• **What you have to do**
Beneath this task are records; print exactly the stretch of them from the line with "经过多年经营与发展，公司在垂" through the line with "数字化营销应用，通过技术创新", both ends included.

• **Excerpted records**
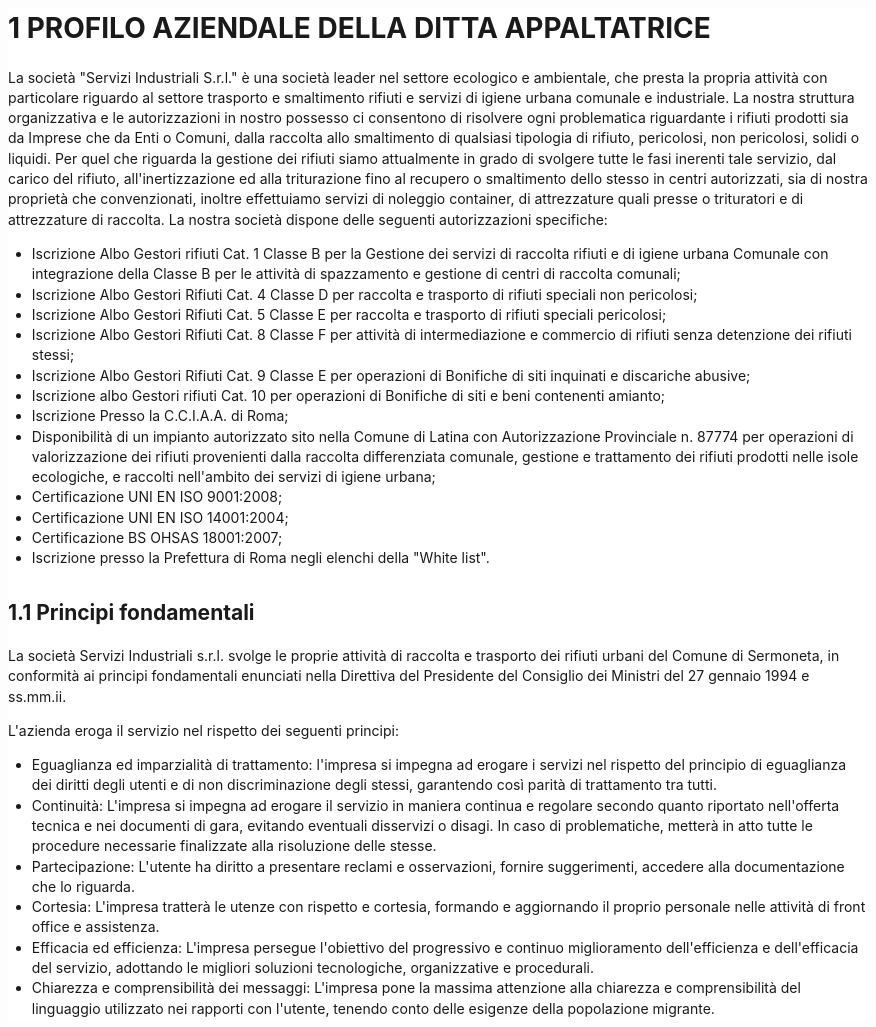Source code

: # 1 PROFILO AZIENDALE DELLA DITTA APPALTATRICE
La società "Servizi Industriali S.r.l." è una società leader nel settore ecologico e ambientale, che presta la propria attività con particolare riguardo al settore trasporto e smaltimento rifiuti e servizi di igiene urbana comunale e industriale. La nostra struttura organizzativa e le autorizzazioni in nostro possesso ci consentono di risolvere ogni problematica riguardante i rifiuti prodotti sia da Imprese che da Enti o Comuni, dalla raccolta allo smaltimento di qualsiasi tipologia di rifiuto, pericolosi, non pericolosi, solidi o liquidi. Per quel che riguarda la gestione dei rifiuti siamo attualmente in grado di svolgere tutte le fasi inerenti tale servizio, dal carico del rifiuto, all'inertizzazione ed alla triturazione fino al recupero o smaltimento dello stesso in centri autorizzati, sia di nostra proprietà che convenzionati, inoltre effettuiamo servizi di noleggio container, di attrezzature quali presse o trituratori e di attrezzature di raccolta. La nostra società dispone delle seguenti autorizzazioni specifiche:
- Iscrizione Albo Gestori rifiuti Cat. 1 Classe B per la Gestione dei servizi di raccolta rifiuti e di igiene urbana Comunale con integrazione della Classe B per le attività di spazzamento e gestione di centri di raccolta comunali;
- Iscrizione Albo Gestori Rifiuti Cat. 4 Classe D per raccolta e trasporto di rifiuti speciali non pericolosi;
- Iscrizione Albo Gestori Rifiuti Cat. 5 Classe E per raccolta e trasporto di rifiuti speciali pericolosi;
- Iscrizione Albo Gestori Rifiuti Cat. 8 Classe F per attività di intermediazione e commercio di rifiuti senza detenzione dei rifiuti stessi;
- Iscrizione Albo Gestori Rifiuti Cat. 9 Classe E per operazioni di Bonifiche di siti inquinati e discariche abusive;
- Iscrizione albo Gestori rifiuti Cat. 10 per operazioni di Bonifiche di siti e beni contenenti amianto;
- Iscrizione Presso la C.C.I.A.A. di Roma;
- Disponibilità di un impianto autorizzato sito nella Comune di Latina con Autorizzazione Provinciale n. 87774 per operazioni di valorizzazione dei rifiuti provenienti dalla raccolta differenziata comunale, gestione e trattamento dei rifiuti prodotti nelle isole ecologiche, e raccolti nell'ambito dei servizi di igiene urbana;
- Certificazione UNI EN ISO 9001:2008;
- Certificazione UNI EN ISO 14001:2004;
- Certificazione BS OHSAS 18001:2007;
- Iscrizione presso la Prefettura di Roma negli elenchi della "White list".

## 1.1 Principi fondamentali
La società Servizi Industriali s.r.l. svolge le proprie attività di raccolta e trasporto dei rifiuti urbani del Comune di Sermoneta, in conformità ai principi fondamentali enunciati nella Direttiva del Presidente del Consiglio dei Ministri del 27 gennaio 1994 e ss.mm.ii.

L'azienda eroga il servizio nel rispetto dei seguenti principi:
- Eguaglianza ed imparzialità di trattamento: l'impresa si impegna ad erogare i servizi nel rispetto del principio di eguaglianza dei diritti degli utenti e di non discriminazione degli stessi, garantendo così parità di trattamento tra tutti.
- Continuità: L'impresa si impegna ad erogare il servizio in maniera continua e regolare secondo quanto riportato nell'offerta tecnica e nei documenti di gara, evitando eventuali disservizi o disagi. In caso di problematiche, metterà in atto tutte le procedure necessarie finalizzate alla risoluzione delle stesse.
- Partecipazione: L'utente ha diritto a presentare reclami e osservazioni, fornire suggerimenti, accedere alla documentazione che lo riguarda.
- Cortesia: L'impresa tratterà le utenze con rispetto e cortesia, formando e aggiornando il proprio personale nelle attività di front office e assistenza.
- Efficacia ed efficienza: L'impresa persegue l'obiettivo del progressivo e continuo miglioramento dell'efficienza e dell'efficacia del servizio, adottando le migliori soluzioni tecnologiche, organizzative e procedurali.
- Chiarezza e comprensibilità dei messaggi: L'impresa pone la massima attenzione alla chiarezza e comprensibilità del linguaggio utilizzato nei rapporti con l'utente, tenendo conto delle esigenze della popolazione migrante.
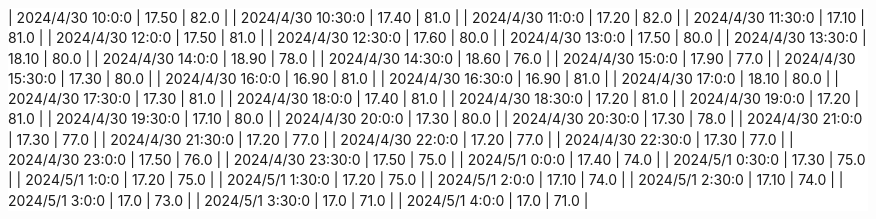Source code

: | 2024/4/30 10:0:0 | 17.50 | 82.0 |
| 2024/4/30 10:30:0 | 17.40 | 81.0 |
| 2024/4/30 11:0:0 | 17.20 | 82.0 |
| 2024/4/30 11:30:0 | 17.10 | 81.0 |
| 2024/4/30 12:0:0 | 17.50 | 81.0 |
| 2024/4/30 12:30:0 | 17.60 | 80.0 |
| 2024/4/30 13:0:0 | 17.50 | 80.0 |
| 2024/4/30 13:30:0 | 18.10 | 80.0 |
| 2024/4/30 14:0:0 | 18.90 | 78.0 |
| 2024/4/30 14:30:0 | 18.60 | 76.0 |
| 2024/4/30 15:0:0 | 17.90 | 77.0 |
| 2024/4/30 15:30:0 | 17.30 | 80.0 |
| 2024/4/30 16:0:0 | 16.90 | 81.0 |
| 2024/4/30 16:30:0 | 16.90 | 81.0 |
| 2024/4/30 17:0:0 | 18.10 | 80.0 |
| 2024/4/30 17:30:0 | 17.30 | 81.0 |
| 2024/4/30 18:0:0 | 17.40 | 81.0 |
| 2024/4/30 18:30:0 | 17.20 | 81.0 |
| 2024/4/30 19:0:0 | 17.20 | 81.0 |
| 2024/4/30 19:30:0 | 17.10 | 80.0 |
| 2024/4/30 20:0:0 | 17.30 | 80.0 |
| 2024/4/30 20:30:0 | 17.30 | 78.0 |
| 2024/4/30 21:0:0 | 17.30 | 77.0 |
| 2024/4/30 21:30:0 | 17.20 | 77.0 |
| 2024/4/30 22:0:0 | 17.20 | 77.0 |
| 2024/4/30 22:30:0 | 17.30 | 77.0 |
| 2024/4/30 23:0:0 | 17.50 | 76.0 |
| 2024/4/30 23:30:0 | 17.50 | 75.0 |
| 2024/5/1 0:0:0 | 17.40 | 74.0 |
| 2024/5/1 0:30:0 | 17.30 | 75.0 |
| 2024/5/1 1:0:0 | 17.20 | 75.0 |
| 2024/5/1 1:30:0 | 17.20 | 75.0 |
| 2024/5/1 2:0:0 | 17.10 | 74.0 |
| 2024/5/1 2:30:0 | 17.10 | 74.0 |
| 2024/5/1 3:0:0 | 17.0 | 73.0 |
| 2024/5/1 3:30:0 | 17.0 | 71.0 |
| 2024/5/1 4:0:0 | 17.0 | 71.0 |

* * *

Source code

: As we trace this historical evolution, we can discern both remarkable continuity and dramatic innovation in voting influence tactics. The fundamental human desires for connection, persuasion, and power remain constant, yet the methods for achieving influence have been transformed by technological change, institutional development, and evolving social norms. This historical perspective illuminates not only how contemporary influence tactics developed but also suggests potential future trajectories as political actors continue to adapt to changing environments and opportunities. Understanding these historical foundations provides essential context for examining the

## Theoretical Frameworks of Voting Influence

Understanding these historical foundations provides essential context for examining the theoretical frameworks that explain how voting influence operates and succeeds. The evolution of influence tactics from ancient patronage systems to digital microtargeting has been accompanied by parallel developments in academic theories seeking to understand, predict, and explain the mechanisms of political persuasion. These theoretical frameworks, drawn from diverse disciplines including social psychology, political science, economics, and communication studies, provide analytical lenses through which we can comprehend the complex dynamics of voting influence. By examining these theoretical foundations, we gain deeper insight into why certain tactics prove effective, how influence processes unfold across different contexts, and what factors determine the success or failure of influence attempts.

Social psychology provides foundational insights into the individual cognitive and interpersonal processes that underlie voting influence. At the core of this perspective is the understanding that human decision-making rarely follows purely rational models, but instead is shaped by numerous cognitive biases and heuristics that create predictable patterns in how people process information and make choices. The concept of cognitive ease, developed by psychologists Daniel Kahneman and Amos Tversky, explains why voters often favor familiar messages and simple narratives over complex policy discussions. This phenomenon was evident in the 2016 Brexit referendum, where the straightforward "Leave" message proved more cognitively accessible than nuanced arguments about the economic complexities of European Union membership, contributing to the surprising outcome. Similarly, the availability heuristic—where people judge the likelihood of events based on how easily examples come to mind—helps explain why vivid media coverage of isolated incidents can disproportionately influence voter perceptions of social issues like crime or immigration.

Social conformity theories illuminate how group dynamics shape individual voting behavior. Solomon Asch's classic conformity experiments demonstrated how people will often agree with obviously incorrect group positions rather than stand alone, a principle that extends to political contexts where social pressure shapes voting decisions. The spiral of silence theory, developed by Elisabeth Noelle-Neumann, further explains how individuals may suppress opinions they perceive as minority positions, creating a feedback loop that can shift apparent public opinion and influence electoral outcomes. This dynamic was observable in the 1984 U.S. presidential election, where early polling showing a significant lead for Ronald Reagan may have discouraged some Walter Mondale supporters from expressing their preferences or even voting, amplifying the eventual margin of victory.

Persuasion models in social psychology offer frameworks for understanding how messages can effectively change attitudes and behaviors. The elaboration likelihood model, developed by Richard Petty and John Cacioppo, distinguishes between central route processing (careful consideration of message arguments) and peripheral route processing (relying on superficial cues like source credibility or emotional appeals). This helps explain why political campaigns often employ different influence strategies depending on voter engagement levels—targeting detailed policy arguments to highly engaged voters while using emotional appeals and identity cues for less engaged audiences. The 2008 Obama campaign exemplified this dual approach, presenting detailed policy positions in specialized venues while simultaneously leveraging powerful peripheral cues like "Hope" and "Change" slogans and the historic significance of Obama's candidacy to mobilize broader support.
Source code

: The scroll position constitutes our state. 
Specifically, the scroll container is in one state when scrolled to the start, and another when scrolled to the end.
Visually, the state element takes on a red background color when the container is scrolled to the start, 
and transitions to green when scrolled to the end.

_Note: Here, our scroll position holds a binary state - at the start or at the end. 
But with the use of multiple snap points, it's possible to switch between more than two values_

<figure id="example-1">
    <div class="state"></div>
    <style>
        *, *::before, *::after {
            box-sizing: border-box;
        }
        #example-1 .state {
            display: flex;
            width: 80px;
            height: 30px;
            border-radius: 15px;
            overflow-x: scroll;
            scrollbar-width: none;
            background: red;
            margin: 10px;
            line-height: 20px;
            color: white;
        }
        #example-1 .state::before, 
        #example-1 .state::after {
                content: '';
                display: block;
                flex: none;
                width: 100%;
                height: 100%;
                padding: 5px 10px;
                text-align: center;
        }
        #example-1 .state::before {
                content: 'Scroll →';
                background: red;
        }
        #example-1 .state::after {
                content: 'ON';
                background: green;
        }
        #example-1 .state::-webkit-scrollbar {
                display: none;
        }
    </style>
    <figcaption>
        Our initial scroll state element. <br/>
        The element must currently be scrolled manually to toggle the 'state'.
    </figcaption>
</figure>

* * *

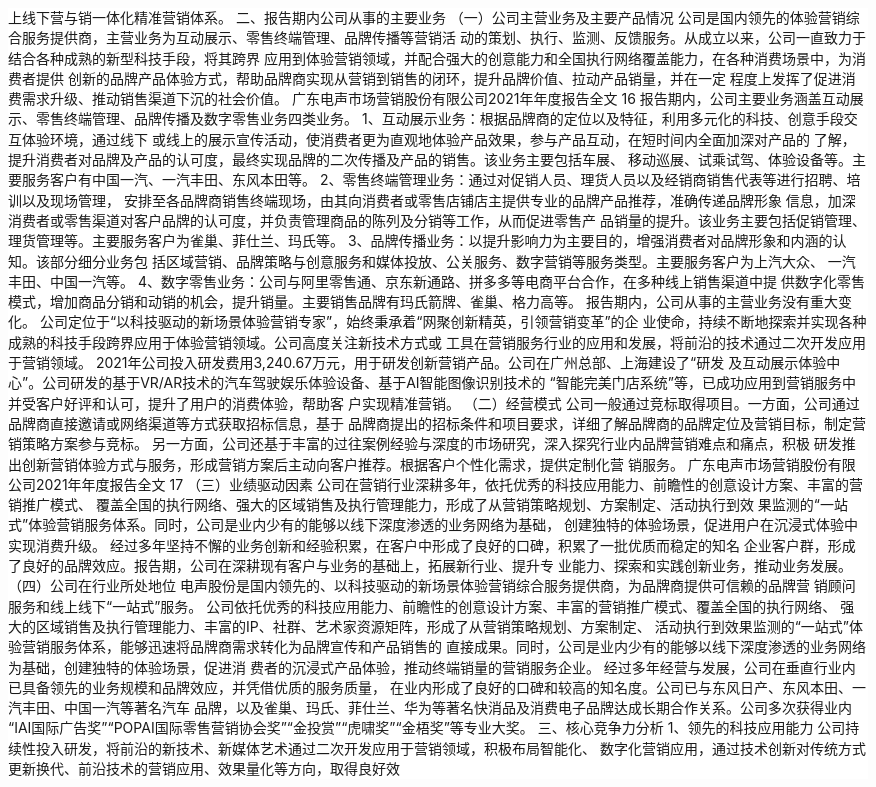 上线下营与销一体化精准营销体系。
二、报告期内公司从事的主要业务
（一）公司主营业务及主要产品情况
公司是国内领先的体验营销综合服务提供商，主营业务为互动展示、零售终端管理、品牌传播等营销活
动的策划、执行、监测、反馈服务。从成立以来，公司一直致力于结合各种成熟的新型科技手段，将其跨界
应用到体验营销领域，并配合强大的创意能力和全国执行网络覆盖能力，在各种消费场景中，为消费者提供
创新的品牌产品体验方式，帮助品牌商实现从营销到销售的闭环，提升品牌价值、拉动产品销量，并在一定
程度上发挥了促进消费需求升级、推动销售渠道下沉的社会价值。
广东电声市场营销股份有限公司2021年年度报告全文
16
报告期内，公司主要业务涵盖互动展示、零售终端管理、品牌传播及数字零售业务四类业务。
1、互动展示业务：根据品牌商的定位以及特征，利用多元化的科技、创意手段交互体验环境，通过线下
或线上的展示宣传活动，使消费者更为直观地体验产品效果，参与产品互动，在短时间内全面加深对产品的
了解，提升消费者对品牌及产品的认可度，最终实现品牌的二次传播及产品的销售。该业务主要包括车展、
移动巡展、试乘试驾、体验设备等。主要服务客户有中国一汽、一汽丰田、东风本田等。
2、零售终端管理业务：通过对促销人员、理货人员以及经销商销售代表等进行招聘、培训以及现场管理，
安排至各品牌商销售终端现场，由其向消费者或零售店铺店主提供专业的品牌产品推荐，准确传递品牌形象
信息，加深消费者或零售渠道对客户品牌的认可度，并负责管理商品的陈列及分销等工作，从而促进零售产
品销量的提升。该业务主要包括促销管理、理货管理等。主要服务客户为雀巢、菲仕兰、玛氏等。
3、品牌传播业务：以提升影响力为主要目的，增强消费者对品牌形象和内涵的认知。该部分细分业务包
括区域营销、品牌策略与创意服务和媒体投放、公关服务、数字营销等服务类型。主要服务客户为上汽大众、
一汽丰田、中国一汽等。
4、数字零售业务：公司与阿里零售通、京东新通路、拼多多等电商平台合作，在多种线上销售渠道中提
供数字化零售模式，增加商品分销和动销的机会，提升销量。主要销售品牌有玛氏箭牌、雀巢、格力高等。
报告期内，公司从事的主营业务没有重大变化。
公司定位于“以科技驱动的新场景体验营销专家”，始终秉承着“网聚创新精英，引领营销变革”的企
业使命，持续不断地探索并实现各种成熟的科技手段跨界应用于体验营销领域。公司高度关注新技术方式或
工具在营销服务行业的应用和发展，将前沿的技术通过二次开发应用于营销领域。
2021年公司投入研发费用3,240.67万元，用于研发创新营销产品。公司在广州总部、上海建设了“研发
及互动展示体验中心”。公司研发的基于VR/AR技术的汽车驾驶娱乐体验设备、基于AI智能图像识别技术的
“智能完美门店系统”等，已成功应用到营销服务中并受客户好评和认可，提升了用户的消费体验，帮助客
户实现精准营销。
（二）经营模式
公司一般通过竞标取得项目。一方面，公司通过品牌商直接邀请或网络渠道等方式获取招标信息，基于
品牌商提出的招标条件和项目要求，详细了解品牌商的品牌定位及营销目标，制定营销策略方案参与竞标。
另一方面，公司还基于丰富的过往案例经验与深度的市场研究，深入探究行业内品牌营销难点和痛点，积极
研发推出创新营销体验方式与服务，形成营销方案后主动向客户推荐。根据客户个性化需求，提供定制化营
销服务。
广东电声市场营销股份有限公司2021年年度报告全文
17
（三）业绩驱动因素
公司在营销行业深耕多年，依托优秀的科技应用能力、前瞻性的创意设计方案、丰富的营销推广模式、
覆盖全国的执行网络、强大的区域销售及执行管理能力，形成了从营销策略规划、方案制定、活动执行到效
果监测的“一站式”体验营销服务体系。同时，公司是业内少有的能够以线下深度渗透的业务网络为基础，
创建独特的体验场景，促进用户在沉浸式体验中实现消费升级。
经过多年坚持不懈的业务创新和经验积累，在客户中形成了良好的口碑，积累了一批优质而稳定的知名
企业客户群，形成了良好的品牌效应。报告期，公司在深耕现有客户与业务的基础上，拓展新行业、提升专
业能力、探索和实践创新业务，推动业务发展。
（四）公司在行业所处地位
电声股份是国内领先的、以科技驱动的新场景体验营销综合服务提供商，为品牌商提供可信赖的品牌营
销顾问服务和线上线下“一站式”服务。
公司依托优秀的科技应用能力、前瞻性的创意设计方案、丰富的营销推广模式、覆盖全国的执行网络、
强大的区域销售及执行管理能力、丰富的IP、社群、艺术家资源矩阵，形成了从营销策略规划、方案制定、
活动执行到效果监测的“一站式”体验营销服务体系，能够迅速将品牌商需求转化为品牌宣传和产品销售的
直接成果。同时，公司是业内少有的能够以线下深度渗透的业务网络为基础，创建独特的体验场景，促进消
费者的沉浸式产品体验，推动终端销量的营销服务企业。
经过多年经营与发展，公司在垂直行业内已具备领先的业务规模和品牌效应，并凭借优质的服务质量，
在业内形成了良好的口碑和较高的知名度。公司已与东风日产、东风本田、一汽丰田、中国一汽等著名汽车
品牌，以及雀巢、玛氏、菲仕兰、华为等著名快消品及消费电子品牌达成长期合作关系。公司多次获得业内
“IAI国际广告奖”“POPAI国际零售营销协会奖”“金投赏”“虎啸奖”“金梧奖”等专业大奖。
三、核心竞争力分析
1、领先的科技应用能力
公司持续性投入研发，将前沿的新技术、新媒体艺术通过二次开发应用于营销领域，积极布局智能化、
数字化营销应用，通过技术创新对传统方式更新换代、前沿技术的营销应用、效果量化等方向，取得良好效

• **Your solution**
经过多年经营与发展，公司在垂直行业内已具备领先的业务规模和品牌效应，并凭借优质的服务质量，
在业内形成了良好的口碑和较高的知名度。公司已与东风日产、东风本田、一汽丰田、中国一汽等著名汽车
品牌，以及雀巢、玛氏、菲仕兰、华为等著名快消品及消费电子品牌达成长期合作关系。公司多次获得业内
“IAI国际广告奖”“POPAI国际零售营销协会奖”“金投赏”“虎啸奖”“金梧奖”等专业大奖。
三、核心竞争力分析
1、领先的科技应用能力
公司持续性投入研发，将前沿的新技术、新媒体艺术通过二次开发应用于营销领域，积极布局智能化、
数字化营销应用，通过技术创新对传统方式更新换代、前沿技术的营销应用、效果量化等方向，取得良好效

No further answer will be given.